=== The problem ===
In the entries that follow, find the word "River" and report each line it is on.

(Saved entries)
%%

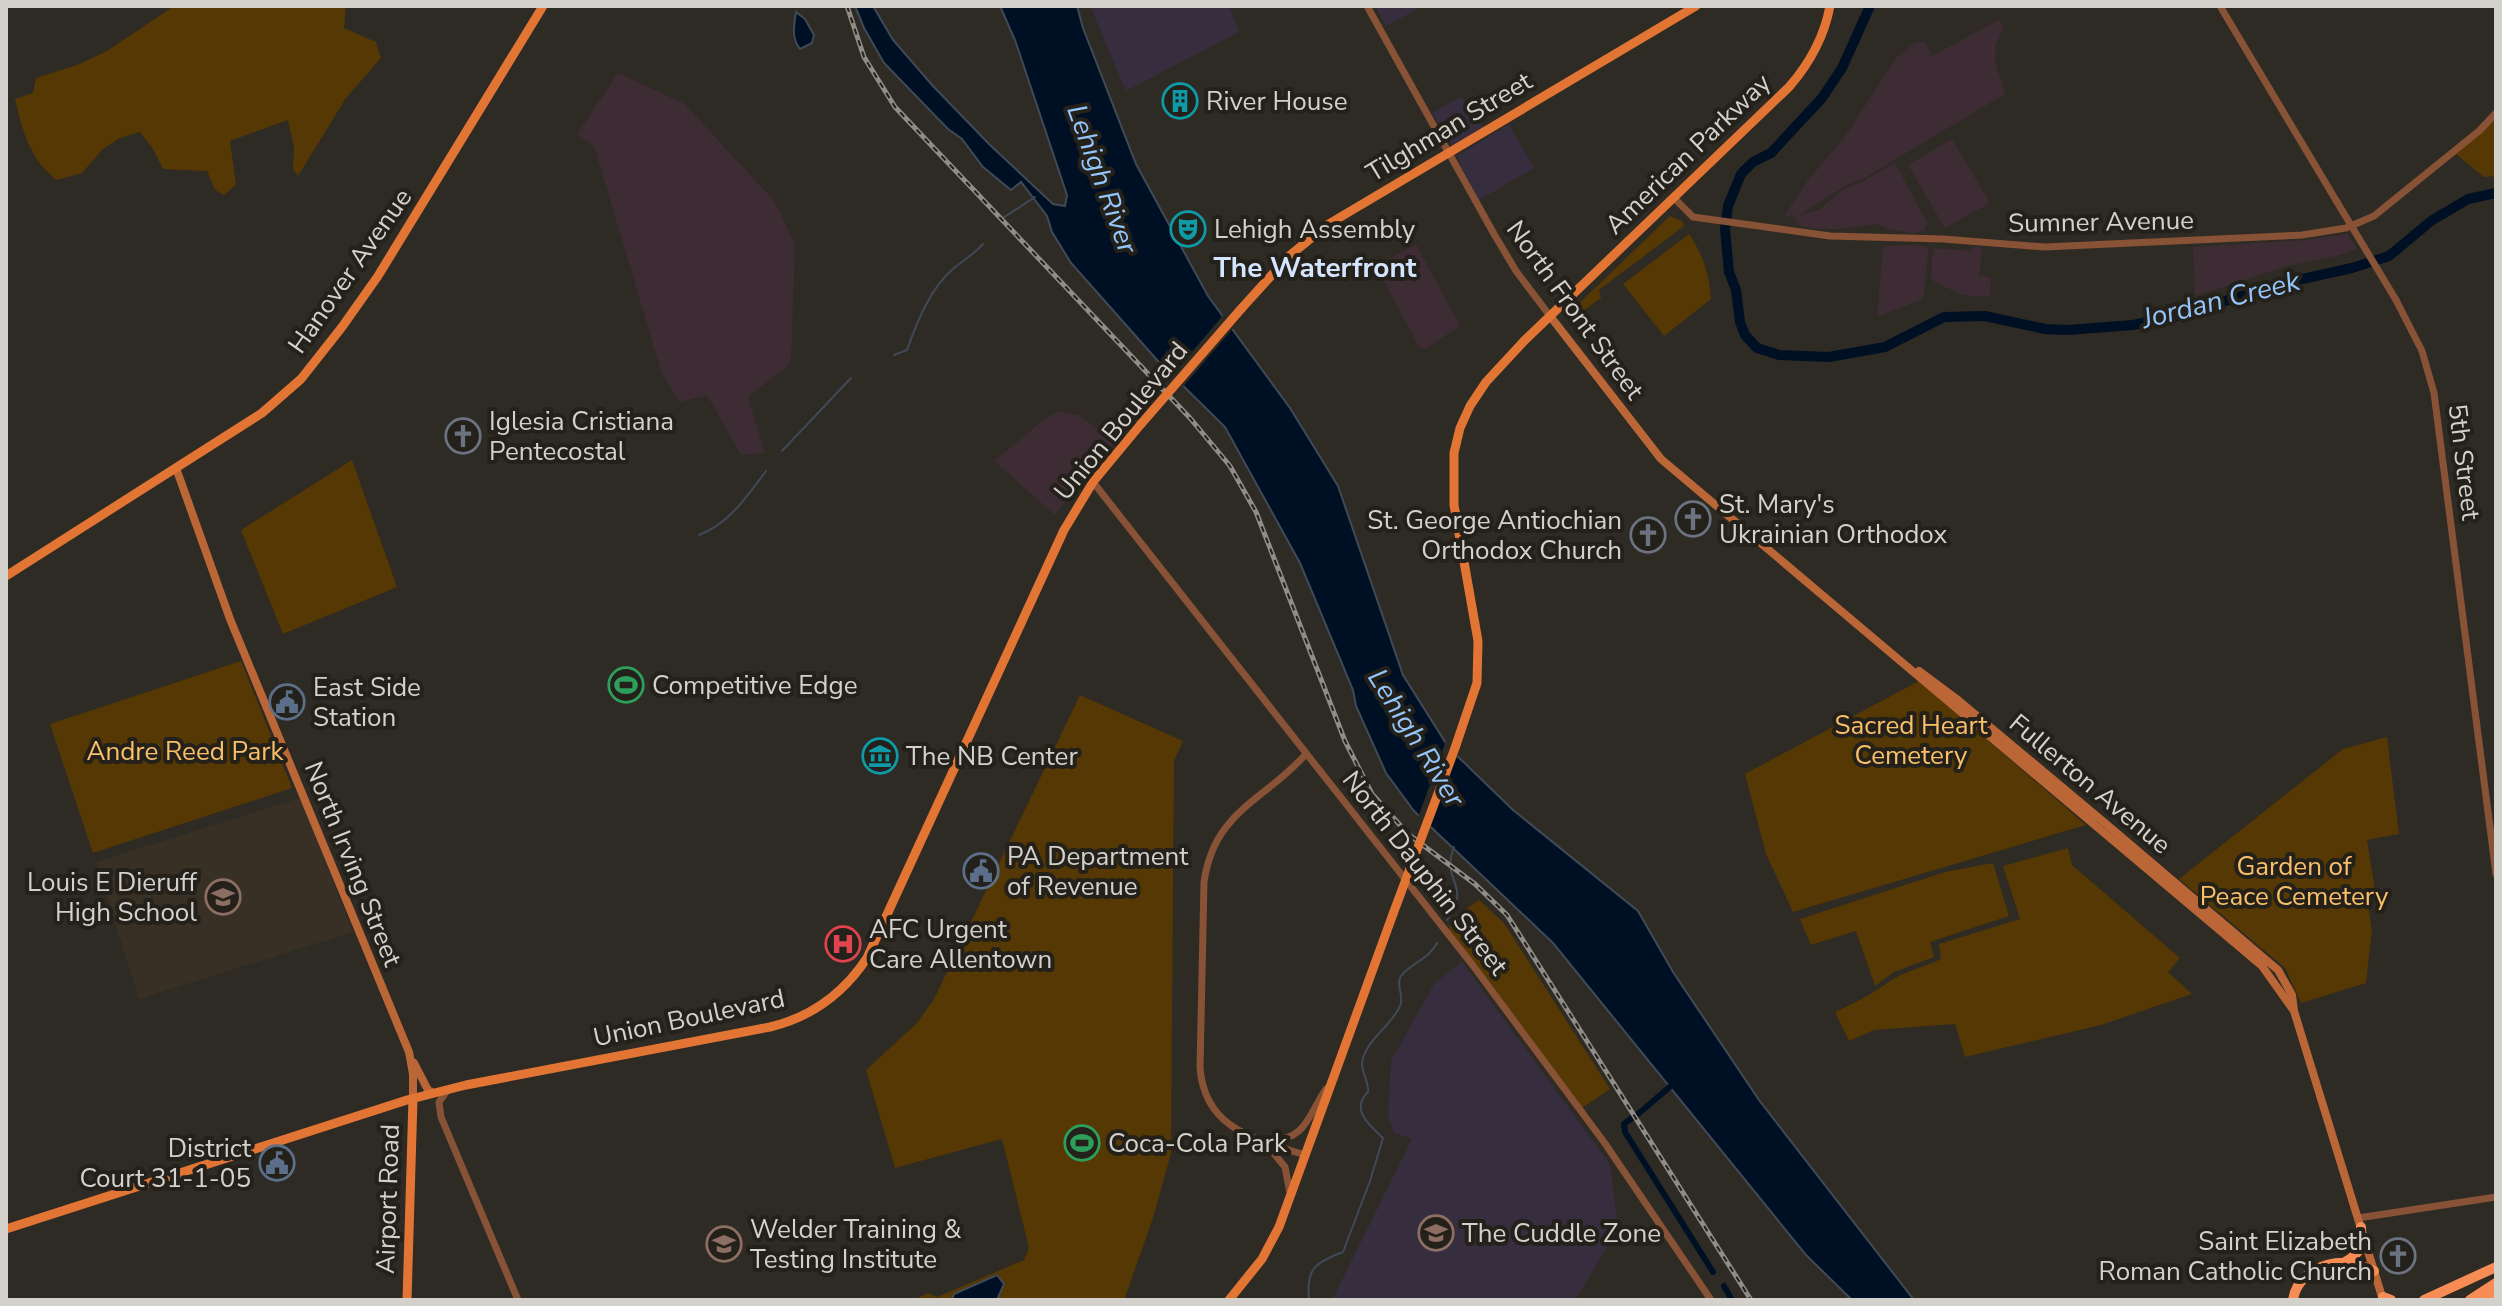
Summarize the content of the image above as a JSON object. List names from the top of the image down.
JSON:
{
  "streets": {
    "main road": [
      "Tilghman Street",
      "American Parkway",
      "Hanover Avenue",
      "North Front Street",
      "Union Boulevard",
      "Fullerton Avenue",
      "North Irving Street",
      "Airport Road"
    ],
    "street": ["Sumner Avenue", "5th Street", "North Dauphin Street"]
  },
  "crossings": [
    ["Tilghman Street", "North Front Street"],
    ["Tilghman Street", "Union Boulevard"],
    ["American Parkway", "Sumner Avenue"],
    ["American Parkway", "North Front Street"],
    ["Hanover Avenue", "North Irving Street"],
    ["North Front Street", "Fullerton Avenue"],
    ["Union Boulevard", "North Irving Street"],
    ["Union Boulevard", "North Dauphin Street"],
    ["Union Boulevard", "Airport Road"],
    ["North Irving Street", "Airport Road"]
  ],
  "districts": ["The Waterfront"],
  "water": ["Lehigh River", "Jordan Creek"],
  "parks": ["Sacred Heart Cemetery", "Andre Reed Park", "Garden of Peace Cemetery"],
  "places": {
    "building": ["River House"],
    "theatre": ["Lehigh Assembly"],
    "church": [
      "Iglesia Cristiana Pentecostal",
      "St. Mary's Ukrainian Orthodox",
      "St. George Antiochian Orthodox Church",
      "Saint Elizabeth Roman Catholic Church"
    ],
    "sports": ["Competitive Edge", "Coca-Cola Park"],
    "public building": ["East Side Station", "PA Department of Revenue", "District Court 31-1-05"],
    "museum": ["The NB Center"],
    "school or university": ["Louis E Dieruff High School", "The Cuddle Zone", "Welder Training & Testing Institute"],
    "hospital": ["AFC Urgent Care Allentown"]
  }
}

%%

=== Completed task ===
  "water": ["Lehigh River", "Jordan Creek"],
    "building": ["River House"],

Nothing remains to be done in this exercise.